En outre, notre empreinte-matière [21] mondiale augmente plus rapidement que la croissance démographique et économique [22] [23]. Elle révèle, elle aussi, des inégalités fortes, l’empreinte [24] des pays à revenu élevé étant de 60 % supérieure à celle des pays à revenus intermédiaires [25]. La demande en ressources est en augmentation constante sauf en 2020 où le « jour de dépassement » des ressources annuelles a reculé de juillet au 22 août [26]. Des études soulignent que le rythme de l’urbanisation qui accompagne la démographie, en particulier dans les pays en développement, conduira à doubler la surface construite existante d’ici 2050 (plus 230 milliards de mètres carrés) [27], ce qui correspond à la surface de Paris ajoutée chaque semaine aux surfaces déjà urbanisées.
Le changement de modèle, vers plus de sobriété, doit combiner la réduction des émissions de gaz à effet de serre avec un objectif de résilience face aux chocs climatiques. L’accélération des événements climatiques extrêmes incite en effet à coupler systématiquement les démarches d’adaptation à celles d’atténuation des effets du changement climatique. Les catastrophes naturelles ont touché 108 millions de personnes en 2018. Ce chiffre augmente chaque année et pourrait atteindre 150 millions de personnes par an en 2030 avec un coût de 20 milliards de dollars par an selon un rapport de l’Organisation météorologique mondiale (UN-OMM) [28]. La Commission mondiale pour l’adaptation au changement climatique estime une dépense à 180 milliards de dollars par an pour 2020-2030 afin de répondre aux besoins. En France, le deuxième plan national d’adaptation au changement climatique définit l’ambition pour 2018-2022 [29].

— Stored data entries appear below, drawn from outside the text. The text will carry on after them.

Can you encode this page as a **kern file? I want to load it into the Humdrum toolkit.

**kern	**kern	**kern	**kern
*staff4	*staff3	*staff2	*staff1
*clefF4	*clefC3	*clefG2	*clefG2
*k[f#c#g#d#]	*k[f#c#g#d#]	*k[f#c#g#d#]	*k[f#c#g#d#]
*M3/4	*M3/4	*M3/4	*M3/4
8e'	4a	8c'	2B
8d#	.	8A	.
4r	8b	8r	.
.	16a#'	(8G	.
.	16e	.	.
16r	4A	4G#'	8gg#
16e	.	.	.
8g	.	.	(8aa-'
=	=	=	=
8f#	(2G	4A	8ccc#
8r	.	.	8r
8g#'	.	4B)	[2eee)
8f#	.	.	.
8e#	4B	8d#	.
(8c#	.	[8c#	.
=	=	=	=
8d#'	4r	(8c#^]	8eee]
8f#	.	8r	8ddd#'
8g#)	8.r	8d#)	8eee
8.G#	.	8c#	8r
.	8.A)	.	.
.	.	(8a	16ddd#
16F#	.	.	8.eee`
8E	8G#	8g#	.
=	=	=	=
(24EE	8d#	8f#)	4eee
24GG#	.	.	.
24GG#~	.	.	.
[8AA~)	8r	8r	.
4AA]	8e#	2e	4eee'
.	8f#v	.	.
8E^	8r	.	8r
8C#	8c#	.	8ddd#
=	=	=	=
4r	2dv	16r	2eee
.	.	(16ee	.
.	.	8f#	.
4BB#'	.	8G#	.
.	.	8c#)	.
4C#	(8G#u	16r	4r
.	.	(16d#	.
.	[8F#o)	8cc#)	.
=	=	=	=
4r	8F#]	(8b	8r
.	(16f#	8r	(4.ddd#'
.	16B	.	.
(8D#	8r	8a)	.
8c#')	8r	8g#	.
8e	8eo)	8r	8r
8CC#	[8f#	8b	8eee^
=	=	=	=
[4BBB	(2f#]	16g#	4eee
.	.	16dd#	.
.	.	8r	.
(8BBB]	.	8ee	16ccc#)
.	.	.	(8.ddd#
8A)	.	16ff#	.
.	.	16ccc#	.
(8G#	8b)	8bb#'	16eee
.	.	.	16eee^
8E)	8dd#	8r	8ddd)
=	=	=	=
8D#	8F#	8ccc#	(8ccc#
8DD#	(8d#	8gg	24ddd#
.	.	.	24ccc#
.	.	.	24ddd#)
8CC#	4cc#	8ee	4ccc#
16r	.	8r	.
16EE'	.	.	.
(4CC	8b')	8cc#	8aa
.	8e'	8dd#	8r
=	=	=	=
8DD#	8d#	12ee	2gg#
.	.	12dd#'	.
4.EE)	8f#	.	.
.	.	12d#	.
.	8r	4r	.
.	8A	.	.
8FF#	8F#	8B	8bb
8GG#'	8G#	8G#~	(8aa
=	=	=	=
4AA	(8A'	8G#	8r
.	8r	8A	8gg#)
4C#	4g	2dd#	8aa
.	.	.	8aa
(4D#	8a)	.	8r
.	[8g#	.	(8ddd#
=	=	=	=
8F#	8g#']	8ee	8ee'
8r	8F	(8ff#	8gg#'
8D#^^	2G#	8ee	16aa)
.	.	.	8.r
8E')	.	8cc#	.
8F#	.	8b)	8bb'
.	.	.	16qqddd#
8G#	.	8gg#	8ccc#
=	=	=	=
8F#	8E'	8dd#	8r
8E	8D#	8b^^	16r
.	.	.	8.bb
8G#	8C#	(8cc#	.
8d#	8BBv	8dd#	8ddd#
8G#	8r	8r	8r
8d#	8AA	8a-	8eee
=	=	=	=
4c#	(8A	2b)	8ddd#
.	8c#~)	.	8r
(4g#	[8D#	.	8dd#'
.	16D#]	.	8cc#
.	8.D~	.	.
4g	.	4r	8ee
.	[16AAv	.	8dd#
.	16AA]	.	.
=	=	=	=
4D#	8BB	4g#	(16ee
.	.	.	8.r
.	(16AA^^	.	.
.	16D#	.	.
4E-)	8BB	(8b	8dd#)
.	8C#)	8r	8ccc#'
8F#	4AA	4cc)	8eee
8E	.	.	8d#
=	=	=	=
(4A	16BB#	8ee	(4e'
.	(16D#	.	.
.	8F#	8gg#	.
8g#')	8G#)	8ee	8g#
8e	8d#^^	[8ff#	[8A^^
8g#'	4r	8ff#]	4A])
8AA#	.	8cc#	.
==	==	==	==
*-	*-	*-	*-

De fait, aucun pays n’a atteint les objectifs de l’ODD13 (« Lutte contre le changement climatique ») selon le suivi de l’approche des ODD par territoires de l’OCDE [30]. Toutefois, la France fait partie des pays ayant le moins de chemin à parcourir pour atteindre les valeurs fixées, puisqu’elle se place en 12e position de ce suivi. Il faut noter que 30 % des fonds de l’UE sont consacrés à la lutte contre le changement climatique, ce qui représente la part du budget européen la plus élevée jamais enregistrée pour l’environnement.